When I applied Burke’s pentad to this advertisement I found that the act was the presentation of the Rocket Mascara. The scene changes throughout the ad featuring a woman standing in front of a graffitied wall, two women on a table in a diner, a mirror image of a woman sitting in an arm chair over a highway, a woman laying in a hammock over a highway and a woman in front of a building at night pointing to the bottle of mascara as it takes off like a rocket. The agents are the models showing off their lashes and posing, as well as the narrator. The agency is that the ad is being shown on television and can be found of YouTube, as well as the boldness of the ad. The purpose is to sell a new kind of mascara to women.  I think that the most important ratio of Burke’s pentad in this ad would be purpose: agency. As an advertisement the purpose is the most important part of the pentad because it is the entire reason for the ad. The agency is the second most important because it is the techniques used to persuade the audience or the manner in which the purpose is advertised. This is a television advertisement that can also be found on Maybelline’s channel on YouTube. The techniques used in this ad are bold colors, black scenes with bold words, and close-ups of both the mascara’s brush and the resulting lashes on a woman’s eye.

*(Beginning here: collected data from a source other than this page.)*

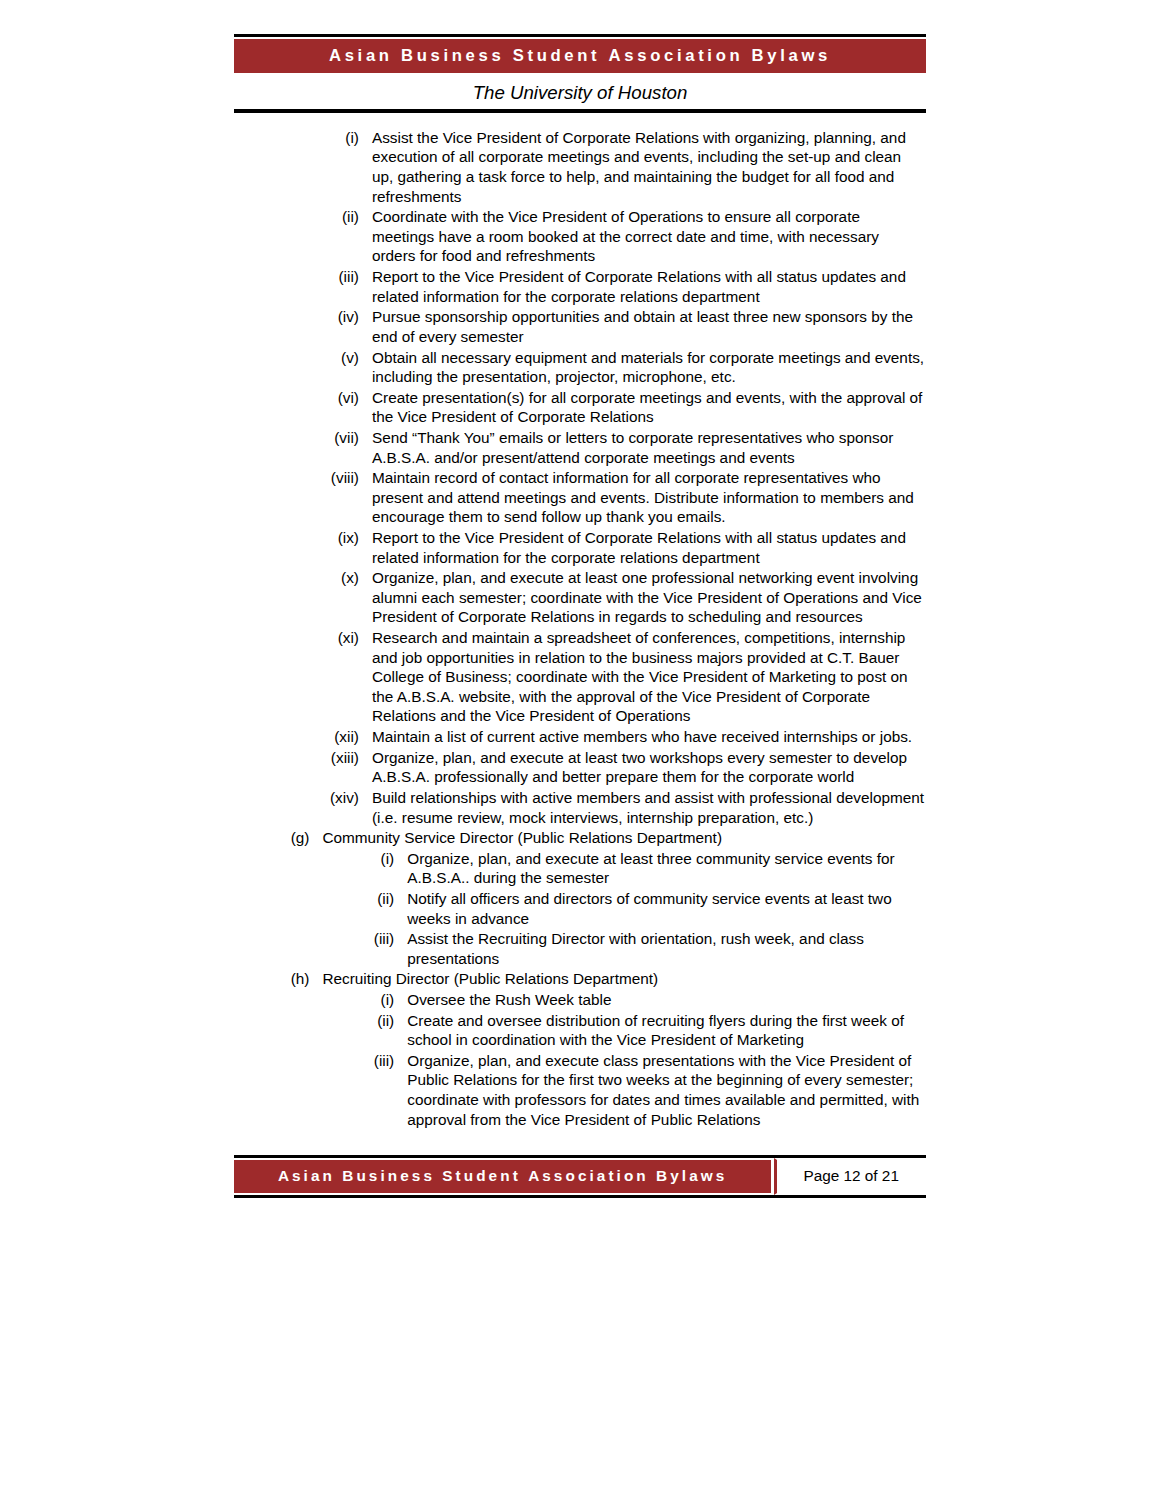Asian Business Student Association Bylaws
The University of Houston
(i) Assist the Vice President of Corporate Relations with organizing, planning, and execution of all corporate meetings and events, including the set-up and clean up, gathering a task force to help, and maintaining the budget for all food and refreshments
(ii) Coordinate with the Vice President of Operations to ensure all corporate meetings have a room booked at the correct date and time, with necessary orders for food and refreshments
(iii) Report to the Vice President of Corporate Relations with all status updates and related information for the corporate relations department
(iv) Pursue sponsorship opportunities and obtain at least three new sponsors by the end of every semester
(v) Obtain all necessary equipment and materials for corporate meetings and events, including the presentation, projector, microphone, etc.
(vi) Create presentation(s) for all corporate meetings and events, with the approval of the Vice President of Corporate Relations
(vii) Send “Thank You” emails or letters to corporate representatives who sponsor A.B.S.A. and/or present/attend corporate meetings and events
(viii) Maintain record of contact information for all corporate representatives who present and attend meetings and events. Distribute information to members and encourage them to send follow up thank you emails.
(ix) Report to the Vice President of Corporate Relations with all status updates and related information for the corporate relations department
(x) Organize, plan, and execute at least one professional networking event involving alumni each semester; coordinate with the Vice President of Operations and Vice President of Corporate Relations in regards to scheduling and resources
(xi) Research and maintain a spreadsheet of conferences, competitions, internship and job opportunities in relation to the business majors provided at C.T. Bauer College of Business; coordinate with the Vice President of Marketing to post on the A.B.S.A. website, with the approval of the Vice President of Corporate Relations and the Vice President of Operations
(xii) Maintain a list of current active members who have received internships or jobs.
(xiii) Organize, plan, and execute at least two workshops every semester to develop A.B.S.A. professionally and better prepare them for the corporate world
(xiv) Build relationships with active members and assist with professional development (i.e. resume review, mock interviews, internship preparation, etc.)
(g) Community Service Director (Public Relations Department)
(i) Organize, plan, and execute at least three community service events for A.B.S.A.. during the semester
(ii) Notify all officers and directors of community service events at least two weeks in advance
(iii) Assist the Recruiting Director with orientation, rush week, and class presentations
(h) Recruiting Director (Public Relations Department)
(i) Oversee the Rush Week table
(ii) Create and oversee distribution of recruiting flyers during the first week of school in coordination with the Vice President of Marketing
(iii) Organize, plan, and execute class presentations with the Vice President of Public Relations for the first two weeks at the beginning of every semester; coordinate with professors for dates and times available and permitted, with approval from the Vice President of Public Relations
Asian Business Student Association Bylaws
Page 12 of 21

Given what I know about persuasion I think that this ad is somewhat persuasive but it could be improved upon.  I do not think that the ad does enough to identify with its audience. It could do more to pinpoint those women who would most benefit from this mascara without alienating them. My simply adding “ This mascara turns thin dull lashes in to bigger, smoother, more even lashes”, the ad could better state its purpose. I have always had a slight issue with Maybelline’s slogan, “Maybe she’s born with it; maybe it’s Maybelline” because to me it implies that natural beauty is uncommon and that make-up is necessary. The slogan is usually presented in two different voices, the first stating, “Maybe she’s born with it”, and the second seeming to counter with, “Maybe it’s Maybelline.” The presentation of the slogan is what changes the implication in my mind because it seems to be portraying that the second voice does not believe that a woman could be born that beautiful and that she must be using make-up. I think that Maybelline is trying to imply that their make-up looks so natural that you can’t tell if the woman wearing it is born with it or not but this is not very clear.  I think that another slogan would be more compelling for audiences. I’m not a slogan writer but something that would imply that Maybelline is better than regular make-up without also implying that women can’t be naturally beautiful would be more enticing to me and I’m sure many other women who probably haven’t received this slogan as it was intended.